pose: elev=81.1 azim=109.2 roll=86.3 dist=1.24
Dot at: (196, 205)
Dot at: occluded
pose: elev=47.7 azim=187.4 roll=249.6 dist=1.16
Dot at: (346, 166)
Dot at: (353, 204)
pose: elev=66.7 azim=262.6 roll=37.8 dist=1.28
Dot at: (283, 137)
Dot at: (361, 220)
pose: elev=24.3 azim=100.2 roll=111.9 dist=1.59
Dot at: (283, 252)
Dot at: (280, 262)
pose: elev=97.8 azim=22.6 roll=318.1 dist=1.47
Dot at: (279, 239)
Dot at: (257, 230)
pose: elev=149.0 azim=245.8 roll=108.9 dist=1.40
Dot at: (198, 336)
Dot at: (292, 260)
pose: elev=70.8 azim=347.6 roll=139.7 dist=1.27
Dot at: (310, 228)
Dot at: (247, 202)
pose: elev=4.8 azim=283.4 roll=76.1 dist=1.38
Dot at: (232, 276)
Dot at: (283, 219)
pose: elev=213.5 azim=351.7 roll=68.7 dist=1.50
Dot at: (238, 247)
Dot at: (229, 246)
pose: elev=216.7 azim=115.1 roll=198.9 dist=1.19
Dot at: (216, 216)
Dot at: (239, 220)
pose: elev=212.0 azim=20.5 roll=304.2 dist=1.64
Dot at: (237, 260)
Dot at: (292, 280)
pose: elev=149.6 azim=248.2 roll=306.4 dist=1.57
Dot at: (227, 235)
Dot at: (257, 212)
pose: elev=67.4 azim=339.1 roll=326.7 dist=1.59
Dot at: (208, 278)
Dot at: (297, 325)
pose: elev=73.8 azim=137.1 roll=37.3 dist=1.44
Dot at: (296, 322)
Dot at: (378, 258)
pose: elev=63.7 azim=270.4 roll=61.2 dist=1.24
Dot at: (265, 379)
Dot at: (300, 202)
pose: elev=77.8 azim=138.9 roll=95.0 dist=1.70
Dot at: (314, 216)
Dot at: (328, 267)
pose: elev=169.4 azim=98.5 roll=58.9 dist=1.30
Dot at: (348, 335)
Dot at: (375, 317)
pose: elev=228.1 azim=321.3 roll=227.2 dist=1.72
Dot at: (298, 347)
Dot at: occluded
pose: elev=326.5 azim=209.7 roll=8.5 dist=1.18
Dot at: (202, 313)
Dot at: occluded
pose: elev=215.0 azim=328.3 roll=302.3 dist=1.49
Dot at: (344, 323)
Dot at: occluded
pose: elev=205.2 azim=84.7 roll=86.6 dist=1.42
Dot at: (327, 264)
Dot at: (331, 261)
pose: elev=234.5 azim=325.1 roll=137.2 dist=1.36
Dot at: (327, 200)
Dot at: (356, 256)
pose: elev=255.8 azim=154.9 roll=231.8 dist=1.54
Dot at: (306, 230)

▶ WHAT TO PRODUCE: Could you copy all of the records above, line by line, with nothing changed?

▶ REPLY:
pose: elev=81.1 azim=109.2 roll=86.3 dist=1.24
Dot at: (196, 205)
Dot at: occluded
pose: elev=47.7 azim=187.4 roll=249.6 dist=1.16
Dot at: (346, 166)
Dot at: (353, 204)
pose: elev=66.7 azim=262.6 roll=37.8 dist=1.28
Dot at: (283, 137)
Dot at: (361, 220)
pose: elev=24.3 azim=100.2 roll=111.9 dist=1.59
Dot at: (283, 252)
Dot at: (280, 262)
pose: elev=97.8 azim=22.6 roll=318.1 dist=1.47
Dot at: (279, 239)
Dot at: (257, 230)
pose: elev=149.0 azim=245.8 roll=108.9 dist=1.40
Dot at: (198, 336)
Dot at: (292, 260)
pose: elev=70.8 azim=347.6 roll=139.7 dist=1.27
Dot at: (310, 228)
Dot at: (247, 202)
pose: elev=4.8 azim=283.4 roll=76.1 dist=1.38
Dot at: (232, 276)
Dot at: (283, 219)
pose: elev=213.5 azim=351.7 roll=68.7 dist=1.50
Dot at: (238, 247)
Dot at: (229, 246)
pose: elev=216.7 azim=115.1 roll=198.9 dist=1.19
Dot at: (216, 216)
Dot at: (239, 220)
pose: elev=212.0 azim=20.5 roll=304.2 dist=1.64
Dot at: (237, 260)
Dot at: (292, 280)
pose: elev=149.6 azim=248.2 roll=306.4 dist=1.57
Dot at: (227, 235)
Dot at: (257, 212)
pose: elev=67.4 azim=339.1 roll=326.7 dist=1.59
Dot at: (208, 278)
Dot at: (297, 325)
pose: elev=73.8 azim=137.1 roll=37.3 dist=1.44
Dot at: (296, 322)
Dot at: (378, 258)
pose: elev=63.7 azim=270.4 roll=61.2 dist=1.24
Dot at: (265, 379)
Dot at: (300, 202)
pose: elev=77.8 azim=138.9 roll=95.0 dist=1.70
Dot at: (314, 216)
Dot at: (328, 267)
pose: elev=169.4 azim=98.5 roll=58.9 dist=1.30
Dot at: (348, 335)
Dot at: (375, 317)
pose: elev=228.1 azim=321.3 roll=227.2 dist=1.72
Dot at: (298, 347)
Dot at: occluded
pose: elev=326.5 azim=209.7 roll=8.5 dist=1.18
Dot at: (202, 313)
Dot at: occluded
pose: elev=215.0 azim=328.3 roll=302.3 dist=1.49
Dot at: (344, 323)
Dot at: occluded
pose: elev=205.2 azim=84.7 roll=86.6 dist=1.42
Dot at: (327, 264)
Dot at: (331, 261)
pose: elev=234.5 azim=325.1 roll=137.2 dist=1.36
Dot at: (327, 200)
Dot at: (356, 256)
pose: elev=255.8 azim=154.9 roll=231.8 dist=1.54
Dot at: (306, 230)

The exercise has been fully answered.